• **EXERCISE INSTRUCTIONS**: All of the lines below should be printed again exactly as they are.

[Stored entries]

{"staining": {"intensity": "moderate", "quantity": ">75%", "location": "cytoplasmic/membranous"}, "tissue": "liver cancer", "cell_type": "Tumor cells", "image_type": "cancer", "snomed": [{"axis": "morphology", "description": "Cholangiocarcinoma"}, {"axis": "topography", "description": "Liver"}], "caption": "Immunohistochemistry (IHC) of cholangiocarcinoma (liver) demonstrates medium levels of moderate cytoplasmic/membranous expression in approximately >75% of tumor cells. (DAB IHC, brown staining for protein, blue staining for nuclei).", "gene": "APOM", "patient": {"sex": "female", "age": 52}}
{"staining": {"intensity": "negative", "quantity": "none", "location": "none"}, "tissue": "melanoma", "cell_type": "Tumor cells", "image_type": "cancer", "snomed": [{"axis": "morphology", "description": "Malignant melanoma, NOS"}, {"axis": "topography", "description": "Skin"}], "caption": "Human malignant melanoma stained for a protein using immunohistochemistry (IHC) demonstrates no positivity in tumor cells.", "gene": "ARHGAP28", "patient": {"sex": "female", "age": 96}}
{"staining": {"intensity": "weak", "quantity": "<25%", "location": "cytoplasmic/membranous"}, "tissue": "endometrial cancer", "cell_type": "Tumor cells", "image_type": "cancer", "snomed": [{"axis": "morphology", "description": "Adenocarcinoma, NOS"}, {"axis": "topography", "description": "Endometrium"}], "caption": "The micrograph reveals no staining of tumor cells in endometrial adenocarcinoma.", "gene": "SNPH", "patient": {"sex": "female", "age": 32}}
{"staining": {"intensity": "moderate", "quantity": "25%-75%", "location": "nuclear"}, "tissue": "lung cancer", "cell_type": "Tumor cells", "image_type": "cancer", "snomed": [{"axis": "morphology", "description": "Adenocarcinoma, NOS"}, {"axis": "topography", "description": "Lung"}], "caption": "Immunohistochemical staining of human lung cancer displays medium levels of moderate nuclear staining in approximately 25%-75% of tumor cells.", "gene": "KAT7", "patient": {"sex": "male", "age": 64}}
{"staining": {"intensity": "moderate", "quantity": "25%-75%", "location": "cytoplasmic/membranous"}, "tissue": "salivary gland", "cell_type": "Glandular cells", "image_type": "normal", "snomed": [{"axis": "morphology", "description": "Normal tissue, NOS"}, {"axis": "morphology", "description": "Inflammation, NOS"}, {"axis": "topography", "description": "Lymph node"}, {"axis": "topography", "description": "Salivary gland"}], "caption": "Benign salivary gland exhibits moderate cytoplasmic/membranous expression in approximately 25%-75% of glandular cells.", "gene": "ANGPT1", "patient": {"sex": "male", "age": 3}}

• **RESPONSE TO THIS EXERCISE**:
{"staining": {"intensity": "moderate", "quantity": ">75%", "location": "cytoplasmic/membranous"}, "tissue": "liver cancer", "cell_type": "Tumor cells", "image_type": "cancer", "snomed": [{"axis": "morphology", "description": "Cholangiocarcinoma"}, {"axis": "topography", "description": "Liver"}], "caption": "Immunohistochemistry (IHC) of cholangiocarcinoma (liver) demonstrates medium levels of moderate cytoplasmic/membranous expression in approximately >75% of tumor cells. (DAB IHC, brown staining for protein, blue staining for nuclei).", "gene": "APOM", "patient": {"sex": "female", "age": 52}}
{"staining": {"intensity": "negative", "quantity": "none", "location": "none"}, "tissue": "melanoma", "cell_type": "Tumor cells", "image_type": "cancer", "snomed": [{"axis": "morphology", "description": "Malignant melanoma, NOS"}, {"axis": "topography", "description": "Skin"}], "caption": "Human malignant melanoma stained for a protein using immunohistochemistry (IHC) demonstrates no positivity in tumor cells.", "gene": "ARHGAP28", "patient": {"sex": "female", "age": 96}}
{"staining": {"intensity": "weak", "quantity": "<25%", "location": "cytoplasmic/membranous"}, "tissue": "endometrial cancer", "cell_type": "Tumor cells", "image_type": "cancer", "snomed": [{"axis": "morphology", "description": "Adenocarcinoma, NOS"}, {"axis": "topography", "description": "Endometrium"}], "caption": "The micrograph reveals no staining of tumor cells in endometrial adenocarcinoma.", "gene": "SNPH", "patient": {"sex": "female", "age": 32}}
{"staining": {"intensity": "moderate", "quantity": "25%-75%", "location": "nuclear"}, "tissue": "lung cancer", "cell_type": "Tumor cells", "image_type": "cancer", "snomed": [{"axis": "morphology", "description": "Adenocarcinoma, NOS"}, {"axis": "topography", "description": "Lung"}], "caption": "Immunohistochemical staining of human lung cancer displays medium levels of moderate nuclear staining in approximately 25%-75% of tumor cells.", "gene": "KAT7", "patient": {"sex": "male", "age": 64}}
{"staining": {"intensity": "moderate", "quantity": "25%-75%", "location": "cytoplasmic/membranous"}, "tissue": "salivary gland", "cell_type": "Glandular cells", "image_type": "normal", "snomed": [{"axis": "morphology", "description": "Normal tissue, NOS"}, {"axis": "morphology", "description": "Inflammation, NOS"}, {"axis": "topography", "description": "Lymph node"}, {"axis": "topography", "description": "Salivary gland"}], "caption": "Benign salivary gland exhibits moderate cytoplasmic/membranous expression in approximately 25%-75% of glandular cells.", "gene": "ANGPT1", "patient": {"sex": "male", "age": 3}}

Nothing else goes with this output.